3 Tips To Keep Anger Under Control
Do you remember that movie “Anger Management” or even better, Hollywood’s super-hit the Avengers? In both situations, you saw the characters behaving and even stating that they are always angry and that everything pisses them off.
In the real world, being angry is not as funny as in the movies and, except for Hulk’s case maybe, this doesn't lead to incredible acts of supreme heroism. On the contrary, an angry person’s life is a living hell and unfortunately, it can turn into one even for the ones around.

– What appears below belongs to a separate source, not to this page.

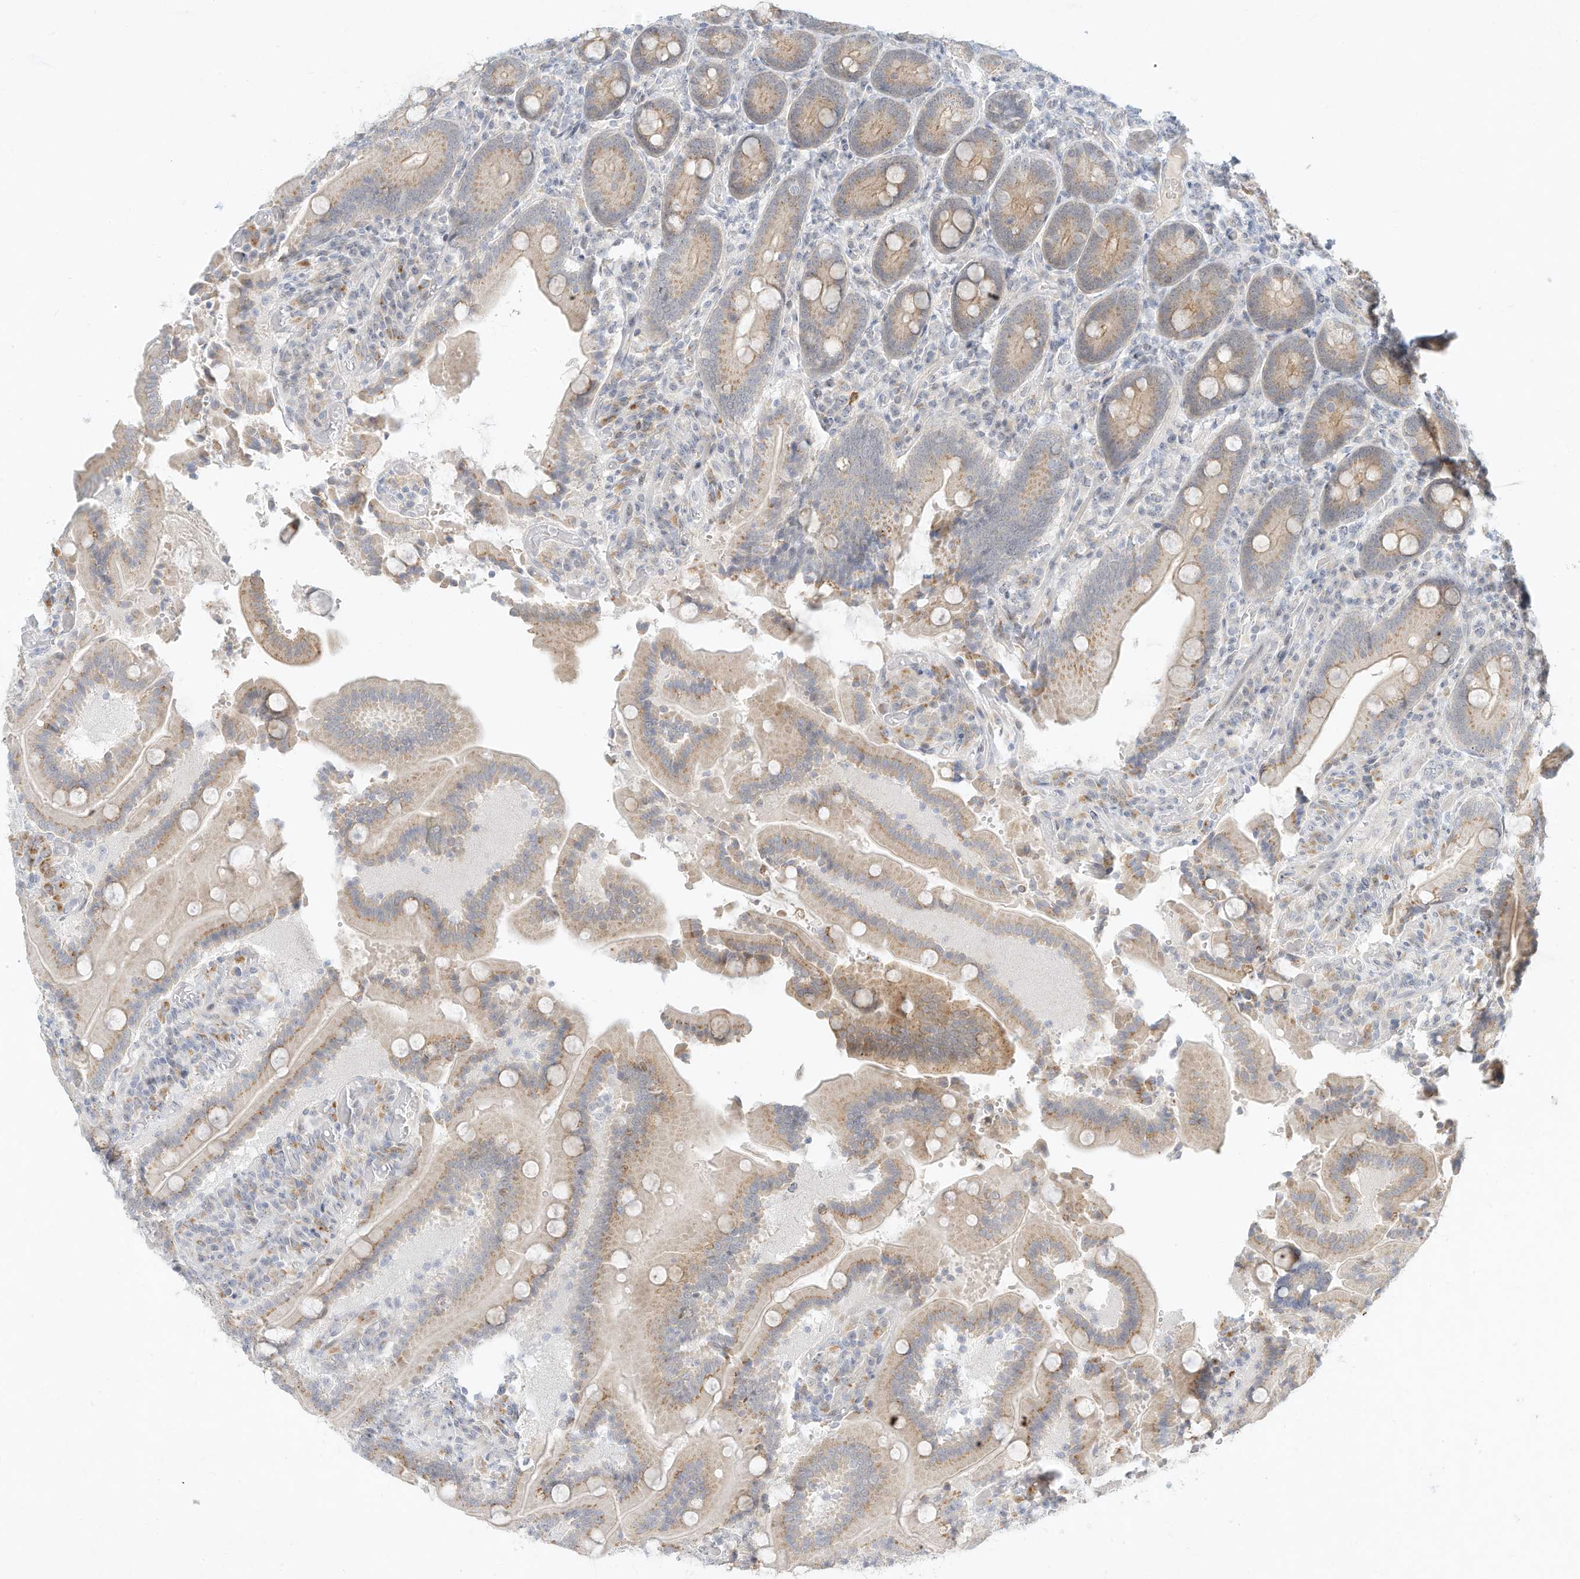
{"staining": {"intensity": "moderate", "quantity": ">75%", "location": "cytoplasmic/membranous"}, "tissue": "duodenum", "cell_type": "Glandular cells", "image_type": "normal", "snomed": [{"axis": "morphology", "description": "Normal tissue, NOS"}, {"axis": "topography", "description": "Duodenum"}], "caption": "Brown immunohistochemical staining in benign human duodenum exhibits moderate cytoplasmic/membranous expression in approximately >75% of glandular cells.", "gene": "PAK6", "patient": {"sex": "female", "age": 62}}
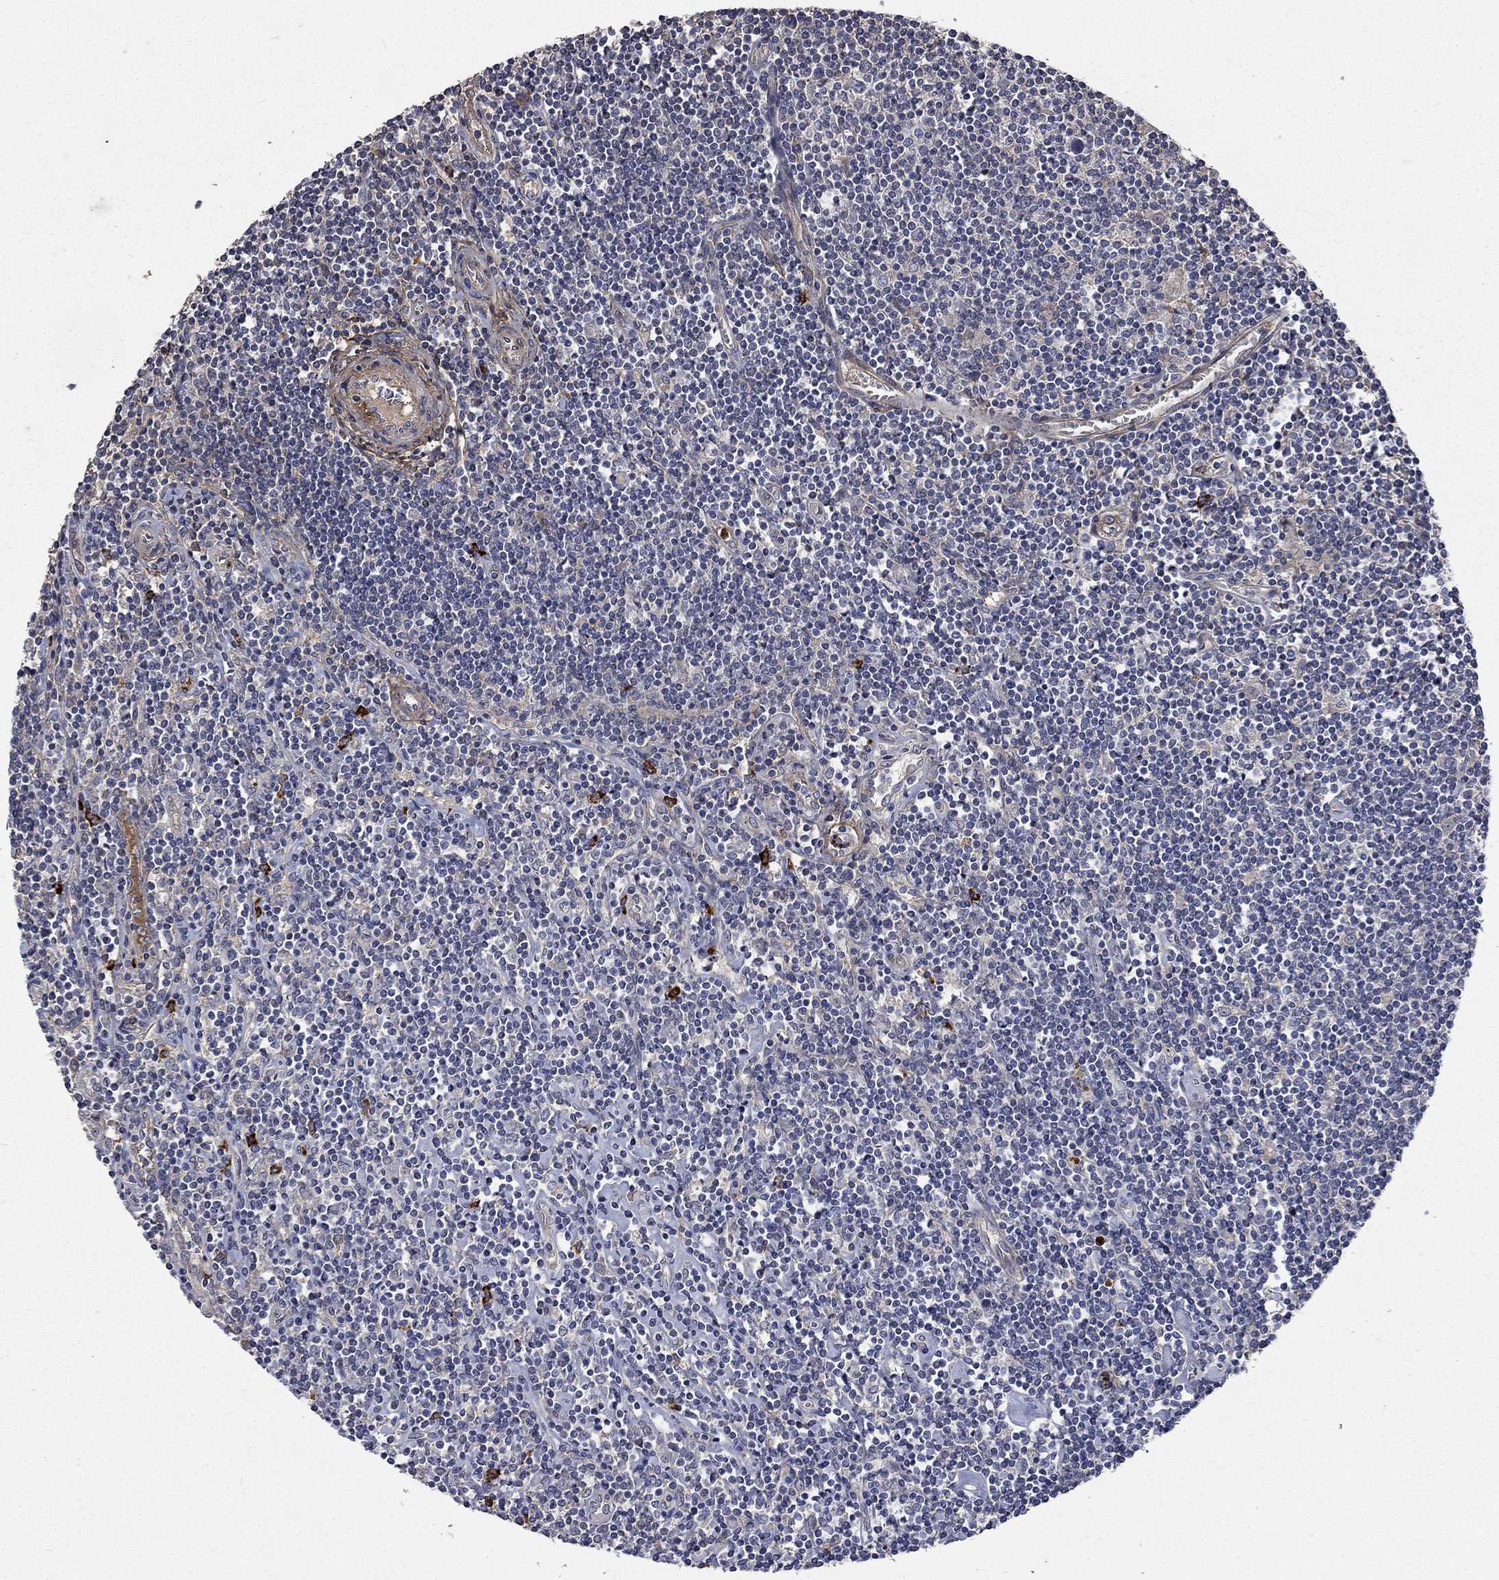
{"staining": {"intensity": "negative", "quantity": "none", "location": "none"}, "tissue": "lymphoma", "cell_type": "Tumor cells", "image_type": "cancer", "snomed": [{"axis": "morphology", "description": "Hodgkin's disease, NOS"}, {"axis": "topography", "description": "Lymph node"}], "caption": "This is an IHC photomicrograph of Hodgkin's disease. There is no staining in tumor cells.", "gene": "VCAN", "patient": {"sex": "male", "age": 40}}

Anger is a natural feeling and it occurs in the life of everyone once in a while. Frustration, stress, exhaustion, irrational thinking (according to the school of Cognitive – Behavioral Therapy), innate personality traits, emotional immaturity (according to the developmental psychologists), these are all trigger and maintaining factors for our daily anger.
The best case scenario when this happens is to acknowledge consciously what stands behind the anger, what cluster of reasons gathered up and led to an angry behavior, what immediate and at-hand solutions can you find on the spot before you yell at somebody, hit somebody or register so high blood pressure and heart rate levels you might end up in a hospital. Easier to be said than done. In that particular moment when you feel the entire world conspired for you to get miserable or broken and everything you wish for is a shotgun, taking a moment to analyze exactly what is that is bothering you so much, it’s quite hard to accomplish. Again, real life it’s not like the movies.
However, there are a few things you can actually do in an instant. When you feel the need for bloodshed or to smash all the plates in the house, remember that sticks and stones indeed do break bones, but words hurt people more than anyone can imagine. So before ruining a relationship, saying something that will never be taken back, insult someone, hurt another person or just lose the respect of others, here are some quick tips to do.
1 Freeze time
It’s about those seconds between our blood pressure skyrocketing, your better judgment taking a break and some bad words coming out of your mouth. If you can clearly distinguish those seconds, freeze them and do something else to calm down. Specialists from Mayo Clinic insist that counting to ten is not just for kids, but also for adults with anger management issues. Other specialists insist on taking advantage of those seconds and do something you enjoy. Vaping is a good solution and if you happen to have your blu cig at hand, vape a few before screaming your lungs out. It will help you chill and focus on something you enjoy. Singing your favorite song or filling your mouth with a piece of chocolate might also work. The main idea is to push your brain in focusing on something that is immediately pleasant for you. Thus, a small dose of endorphin's together with the time you kept your hands or mouth busy might help you relax and find other means to resolve a conflict than throwing objects or cursing.
2
Make a joke
If you’re the type that gets angry quickly and you have a habit of saying the wrong words in the most inappropriate of moments, say something funny instead of something horrible. Or before slamming the door and leaving a fight (that rarely helps, provided it’s safer for the other ones that you leave the scene of a brawl), try to ease the atmosphere with something funny. It should mean you should practice this a lot, but in any case, the same specialists from Mayo encourage angry people to also develop a sense of humor. Defusing the bomb is way better than starting a war. Make sure you know the difference between humor and sarcasm, the latter is sometimes similar to punching one’s face.
3
Breathe
Really. Breathe. A history with anger management means you already know there are some relaxation techniques to use on the spot, so use them. If none appealed to you, start breathing slowly and deeply. No need to hyperventilate, as it will turn things worse, but if you have some self-motivating speech to go with the breathing, use that too. “Don’t kill anybody” might work, but if you went to at least one self-development or anger management session, you know there are other speeches that proved to do the trick in the critical moments.
These tips are not for the long run, just so you know. If anger is a problem for you and your peers or family members, seeking help is not below your dignity and nobody will think you are crazy. Take it as a tooth ache: if a tooth causes you trouble, you go to treat or remove it. Same applies to anger, as it is one heavy issue to deal with and can cause irreversible damage.